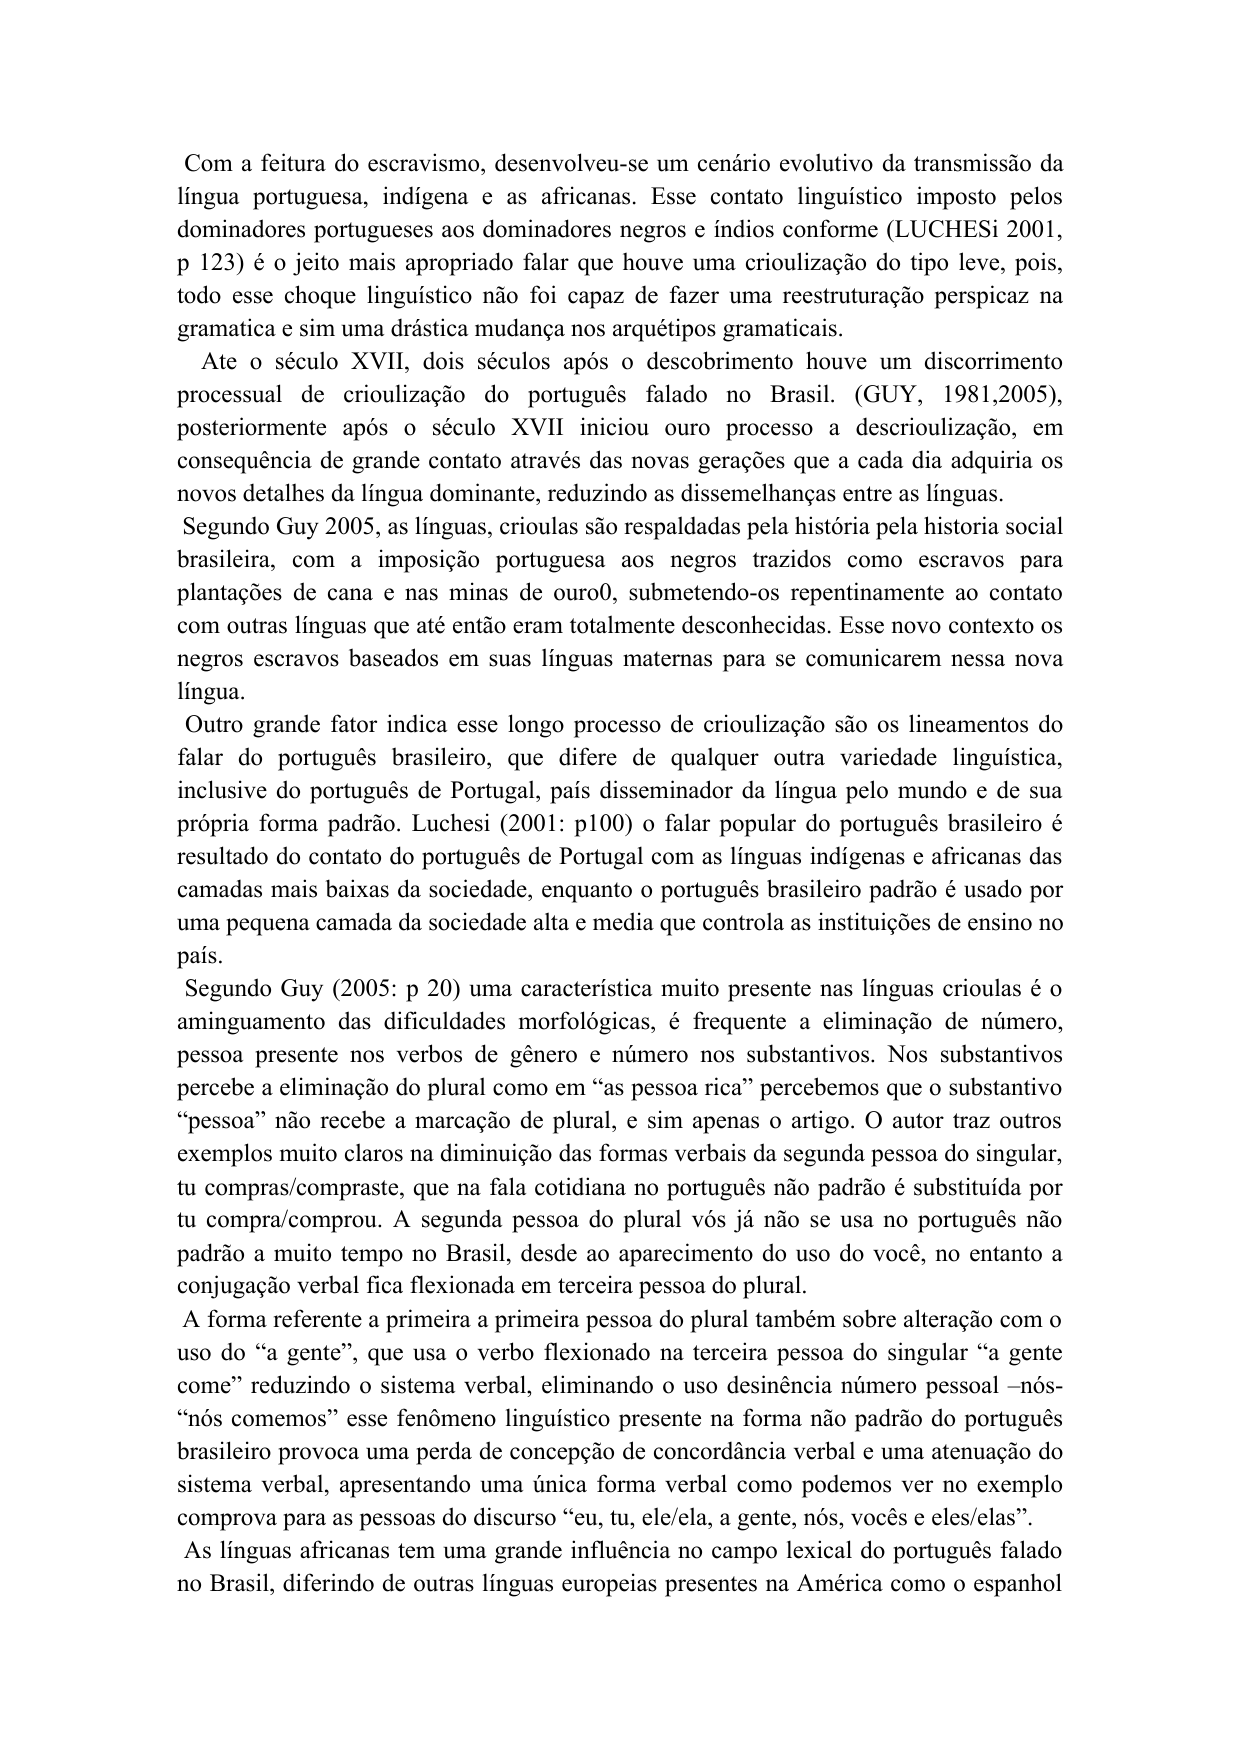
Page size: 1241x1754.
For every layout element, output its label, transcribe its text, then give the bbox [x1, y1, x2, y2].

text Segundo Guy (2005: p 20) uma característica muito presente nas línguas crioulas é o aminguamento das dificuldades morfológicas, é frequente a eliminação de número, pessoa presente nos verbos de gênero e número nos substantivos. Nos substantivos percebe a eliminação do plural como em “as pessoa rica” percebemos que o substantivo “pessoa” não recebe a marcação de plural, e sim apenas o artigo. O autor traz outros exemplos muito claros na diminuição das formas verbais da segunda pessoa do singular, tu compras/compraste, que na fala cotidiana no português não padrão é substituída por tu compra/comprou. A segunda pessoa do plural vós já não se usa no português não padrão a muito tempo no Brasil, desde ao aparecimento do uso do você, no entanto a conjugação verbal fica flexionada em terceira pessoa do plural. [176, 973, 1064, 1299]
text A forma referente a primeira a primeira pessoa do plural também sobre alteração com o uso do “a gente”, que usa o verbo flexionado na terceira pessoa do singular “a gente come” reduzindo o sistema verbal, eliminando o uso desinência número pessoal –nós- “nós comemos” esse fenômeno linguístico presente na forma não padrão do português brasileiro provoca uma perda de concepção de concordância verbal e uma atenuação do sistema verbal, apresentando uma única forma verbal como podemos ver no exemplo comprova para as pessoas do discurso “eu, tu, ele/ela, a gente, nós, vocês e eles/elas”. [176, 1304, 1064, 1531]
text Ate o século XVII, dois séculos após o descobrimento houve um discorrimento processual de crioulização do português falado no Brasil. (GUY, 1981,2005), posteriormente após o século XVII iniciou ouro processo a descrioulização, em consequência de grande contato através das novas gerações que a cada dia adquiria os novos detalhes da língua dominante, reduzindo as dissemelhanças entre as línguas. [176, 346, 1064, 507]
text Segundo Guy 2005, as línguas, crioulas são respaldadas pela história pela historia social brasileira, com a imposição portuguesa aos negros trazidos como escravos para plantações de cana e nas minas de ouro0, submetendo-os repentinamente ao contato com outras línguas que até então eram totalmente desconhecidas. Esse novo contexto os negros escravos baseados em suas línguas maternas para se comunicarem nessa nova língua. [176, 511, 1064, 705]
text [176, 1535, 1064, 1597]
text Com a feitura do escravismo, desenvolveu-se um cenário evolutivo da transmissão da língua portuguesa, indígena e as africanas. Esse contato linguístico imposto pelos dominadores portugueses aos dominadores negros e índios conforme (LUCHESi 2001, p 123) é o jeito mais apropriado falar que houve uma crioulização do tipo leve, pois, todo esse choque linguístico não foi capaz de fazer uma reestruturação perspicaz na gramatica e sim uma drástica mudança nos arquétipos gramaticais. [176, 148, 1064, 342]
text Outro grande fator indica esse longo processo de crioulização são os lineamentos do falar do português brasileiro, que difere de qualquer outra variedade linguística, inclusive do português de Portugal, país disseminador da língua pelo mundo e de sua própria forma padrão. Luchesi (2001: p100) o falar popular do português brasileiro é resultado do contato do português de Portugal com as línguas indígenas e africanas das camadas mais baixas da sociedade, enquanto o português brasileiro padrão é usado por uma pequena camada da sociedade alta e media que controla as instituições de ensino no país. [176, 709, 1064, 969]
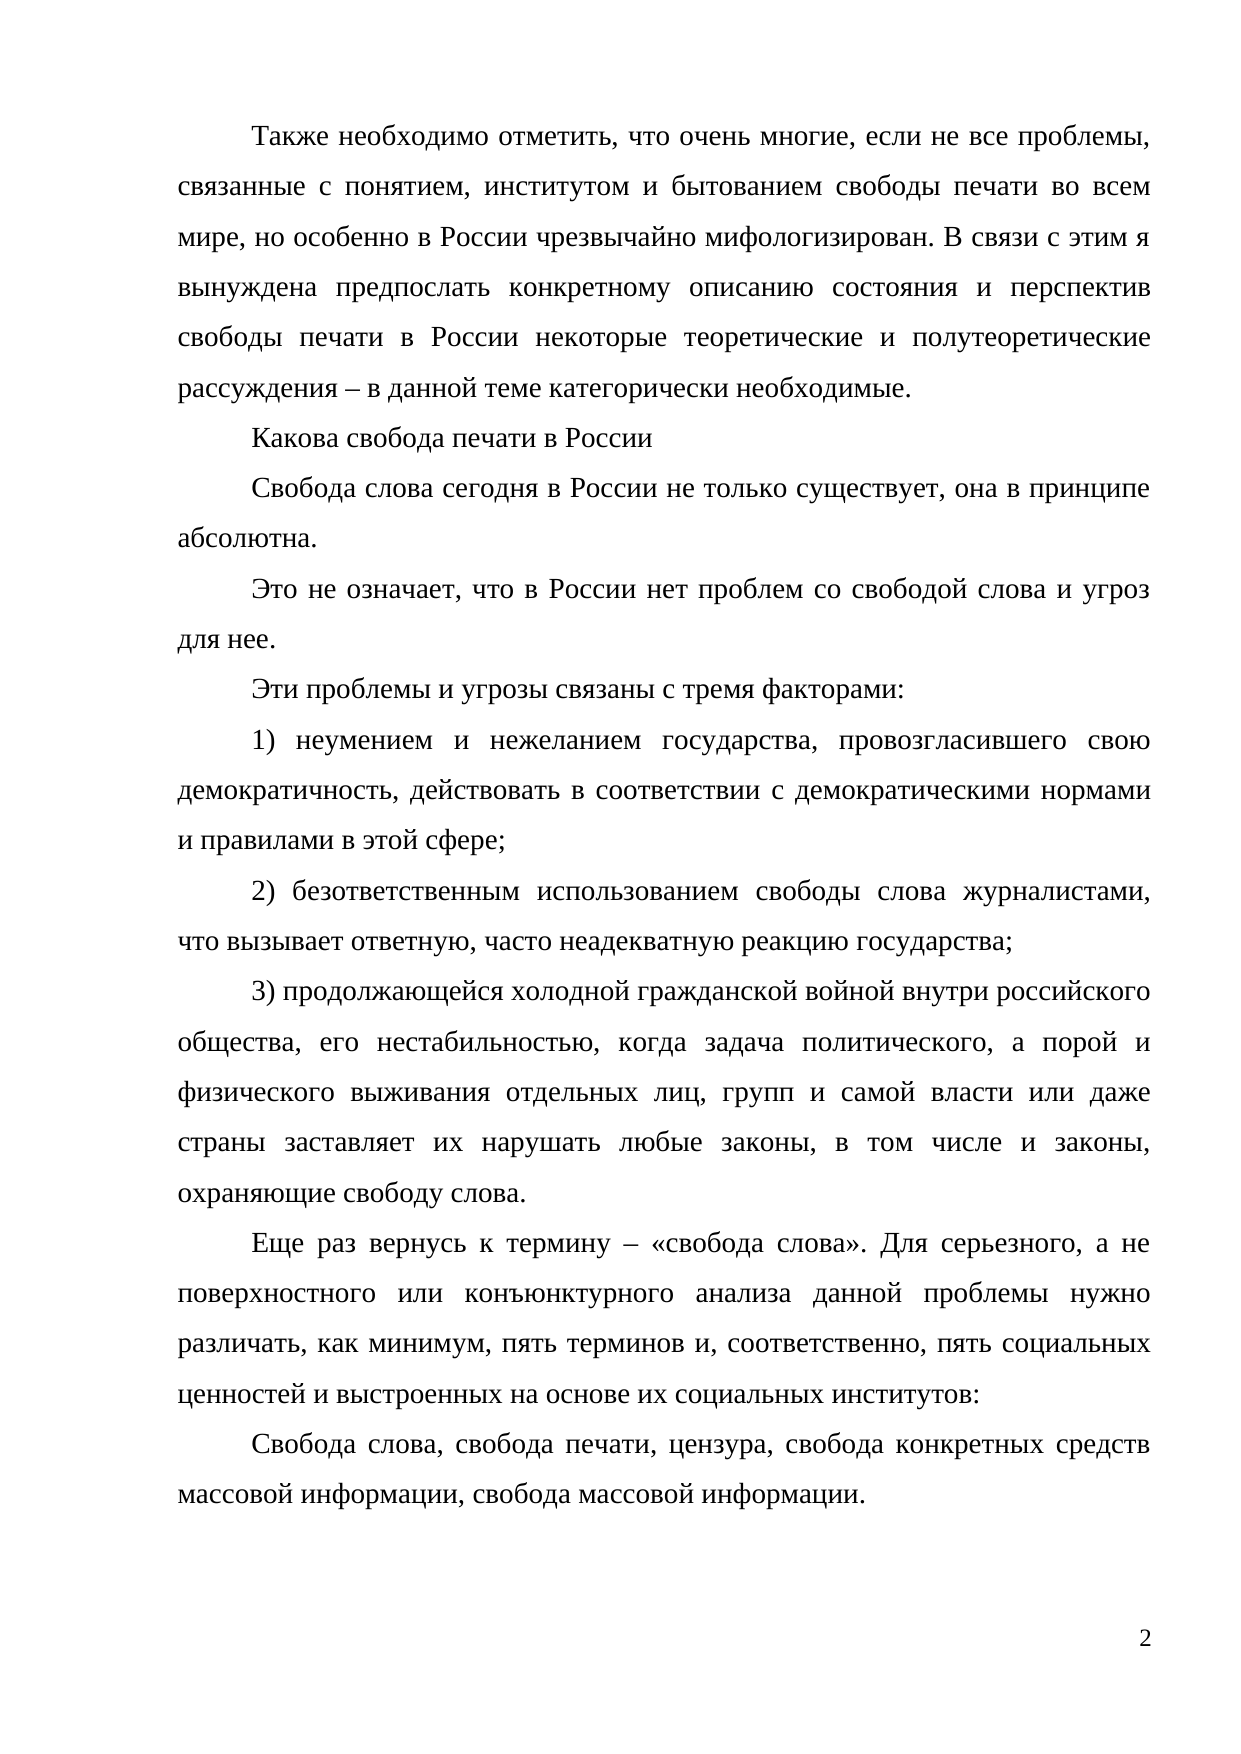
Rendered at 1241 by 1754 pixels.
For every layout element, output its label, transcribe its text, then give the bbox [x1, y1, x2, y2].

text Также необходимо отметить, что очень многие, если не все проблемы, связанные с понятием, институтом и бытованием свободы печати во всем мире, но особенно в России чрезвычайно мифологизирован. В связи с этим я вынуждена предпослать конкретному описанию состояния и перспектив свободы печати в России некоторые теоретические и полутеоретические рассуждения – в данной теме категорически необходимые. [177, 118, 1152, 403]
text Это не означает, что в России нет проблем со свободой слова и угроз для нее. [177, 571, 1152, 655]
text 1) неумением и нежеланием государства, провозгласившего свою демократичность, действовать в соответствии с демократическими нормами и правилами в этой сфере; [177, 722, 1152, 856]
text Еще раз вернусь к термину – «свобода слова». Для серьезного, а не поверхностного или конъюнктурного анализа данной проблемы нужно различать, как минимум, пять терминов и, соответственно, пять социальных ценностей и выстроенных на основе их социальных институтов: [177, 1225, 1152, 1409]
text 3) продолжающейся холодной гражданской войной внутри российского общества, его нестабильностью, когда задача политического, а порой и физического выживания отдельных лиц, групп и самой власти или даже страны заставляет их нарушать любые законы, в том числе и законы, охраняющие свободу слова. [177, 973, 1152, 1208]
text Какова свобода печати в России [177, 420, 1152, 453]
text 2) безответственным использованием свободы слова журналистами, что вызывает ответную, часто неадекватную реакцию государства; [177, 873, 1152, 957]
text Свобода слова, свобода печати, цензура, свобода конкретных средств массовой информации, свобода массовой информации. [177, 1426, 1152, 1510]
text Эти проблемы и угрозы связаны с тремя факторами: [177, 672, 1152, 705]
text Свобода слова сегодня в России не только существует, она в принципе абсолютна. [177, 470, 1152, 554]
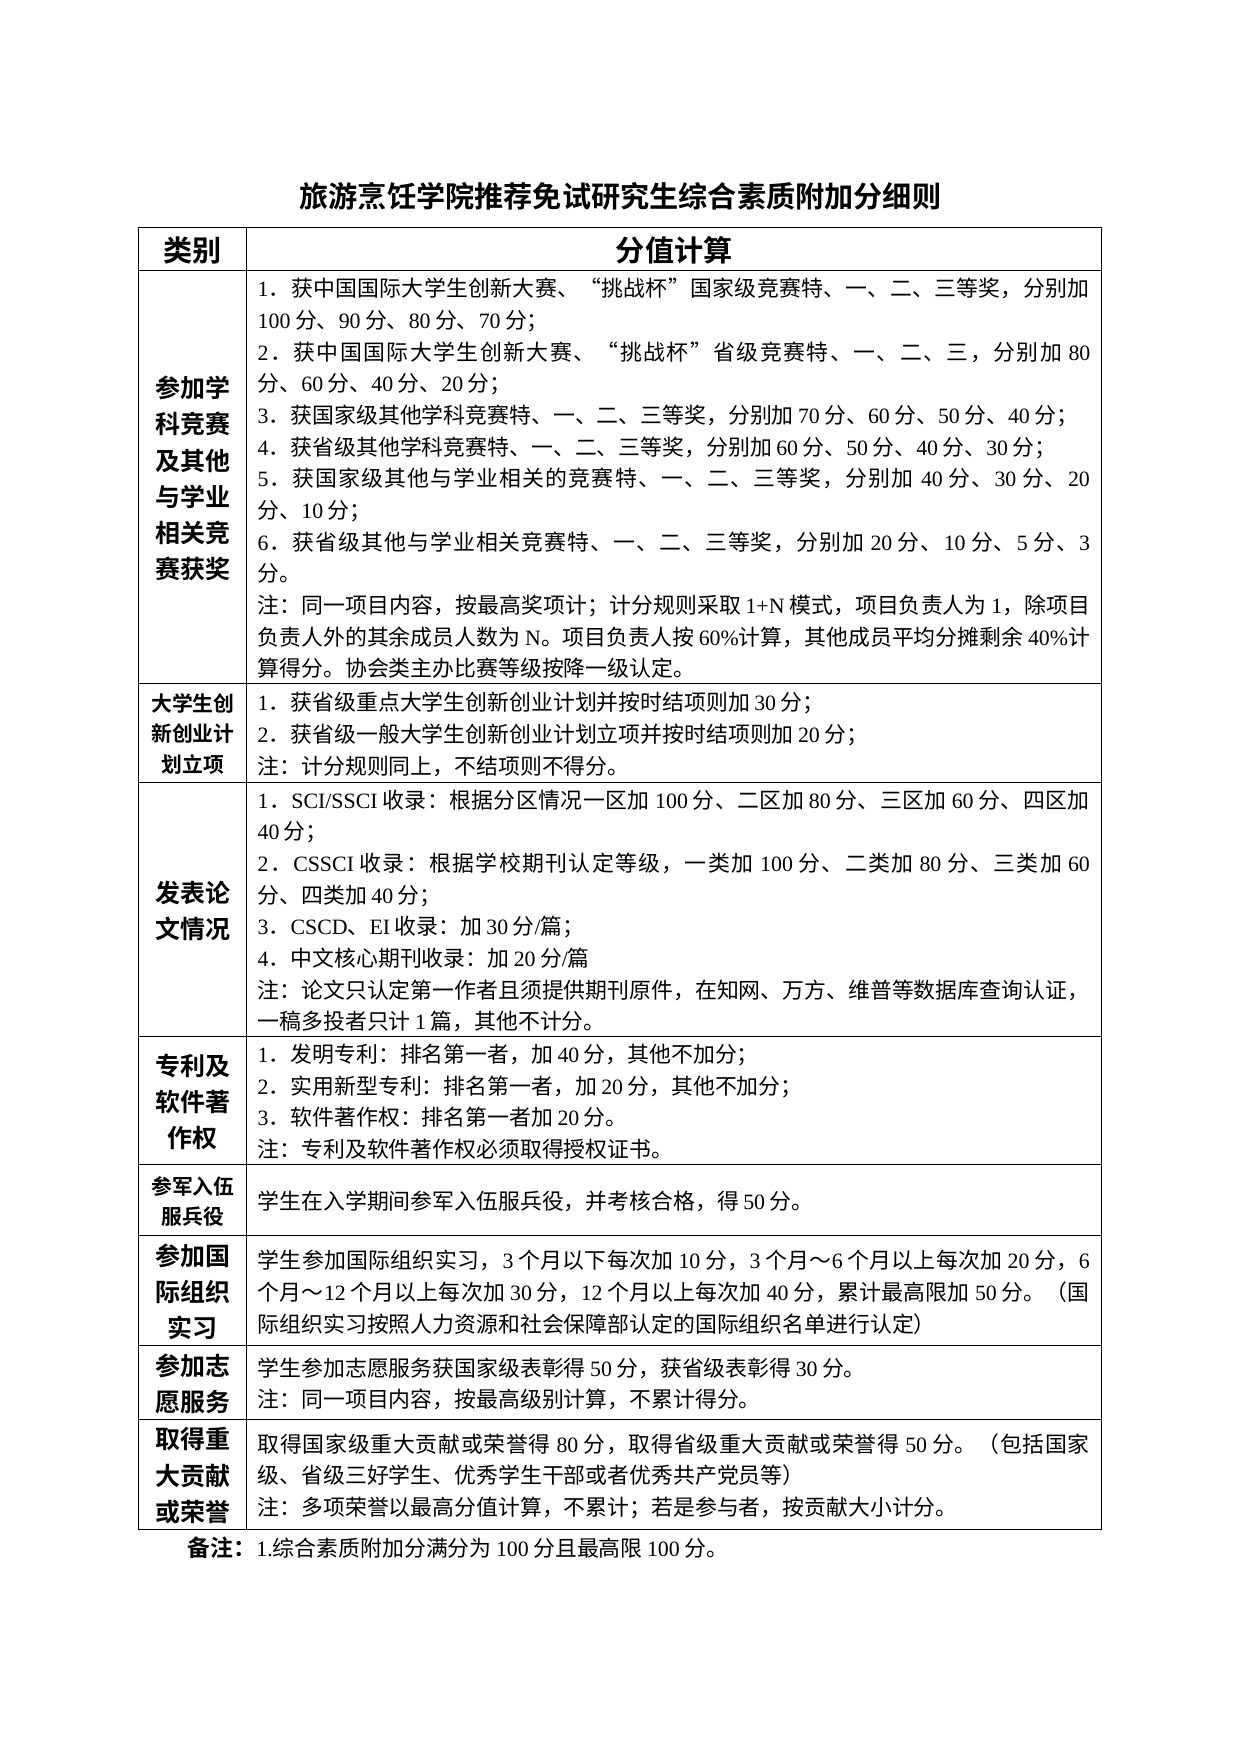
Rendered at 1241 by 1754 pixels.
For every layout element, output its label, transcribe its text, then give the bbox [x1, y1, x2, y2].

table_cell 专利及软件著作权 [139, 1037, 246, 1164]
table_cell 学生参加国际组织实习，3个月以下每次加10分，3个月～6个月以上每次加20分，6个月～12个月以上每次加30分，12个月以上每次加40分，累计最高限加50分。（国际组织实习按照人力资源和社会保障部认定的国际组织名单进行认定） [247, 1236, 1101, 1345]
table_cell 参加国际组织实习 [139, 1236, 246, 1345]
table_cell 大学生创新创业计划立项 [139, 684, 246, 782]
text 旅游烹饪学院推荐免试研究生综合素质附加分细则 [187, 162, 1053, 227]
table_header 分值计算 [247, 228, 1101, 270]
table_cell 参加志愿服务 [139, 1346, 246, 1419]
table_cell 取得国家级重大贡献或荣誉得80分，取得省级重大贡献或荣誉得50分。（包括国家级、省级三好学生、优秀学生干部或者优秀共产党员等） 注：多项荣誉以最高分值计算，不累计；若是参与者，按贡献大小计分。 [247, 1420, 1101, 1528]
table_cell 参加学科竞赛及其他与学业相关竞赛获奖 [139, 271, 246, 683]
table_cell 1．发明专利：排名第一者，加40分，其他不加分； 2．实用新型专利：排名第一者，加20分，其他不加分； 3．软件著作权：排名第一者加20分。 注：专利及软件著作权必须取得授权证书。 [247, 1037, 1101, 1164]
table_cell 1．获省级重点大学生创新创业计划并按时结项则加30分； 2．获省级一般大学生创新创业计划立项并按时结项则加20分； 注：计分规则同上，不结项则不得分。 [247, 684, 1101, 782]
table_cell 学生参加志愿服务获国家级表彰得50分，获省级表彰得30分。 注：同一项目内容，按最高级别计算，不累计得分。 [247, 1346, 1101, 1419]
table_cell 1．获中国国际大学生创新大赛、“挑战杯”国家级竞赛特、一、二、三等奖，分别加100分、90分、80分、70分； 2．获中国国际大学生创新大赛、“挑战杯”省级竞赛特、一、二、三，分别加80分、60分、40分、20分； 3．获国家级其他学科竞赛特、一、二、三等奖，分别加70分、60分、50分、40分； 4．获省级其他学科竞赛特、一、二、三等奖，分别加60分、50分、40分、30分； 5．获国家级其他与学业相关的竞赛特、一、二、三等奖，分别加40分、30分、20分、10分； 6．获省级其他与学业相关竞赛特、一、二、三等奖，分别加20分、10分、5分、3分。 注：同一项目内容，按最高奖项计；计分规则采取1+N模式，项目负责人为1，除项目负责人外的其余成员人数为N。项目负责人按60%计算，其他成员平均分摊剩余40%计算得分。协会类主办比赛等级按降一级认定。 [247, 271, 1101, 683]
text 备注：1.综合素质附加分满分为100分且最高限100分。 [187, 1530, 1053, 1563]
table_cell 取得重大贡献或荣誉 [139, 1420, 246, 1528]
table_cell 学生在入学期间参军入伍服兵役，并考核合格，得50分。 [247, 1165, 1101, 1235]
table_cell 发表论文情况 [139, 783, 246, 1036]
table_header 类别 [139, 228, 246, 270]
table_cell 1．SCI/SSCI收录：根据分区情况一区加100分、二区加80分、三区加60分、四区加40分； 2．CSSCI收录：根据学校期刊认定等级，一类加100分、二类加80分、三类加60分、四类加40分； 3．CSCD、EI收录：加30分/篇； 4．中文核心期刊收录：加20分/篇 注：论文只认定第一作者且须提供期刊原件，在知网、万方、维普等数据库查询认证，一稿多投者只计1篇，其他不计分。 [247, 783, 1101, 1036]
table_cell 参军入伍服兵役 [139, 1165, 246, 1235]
----------------
Problem statement: Within the entries above, some lines may contain "pessoa". Report how many, and nothing else.

Task answer: 2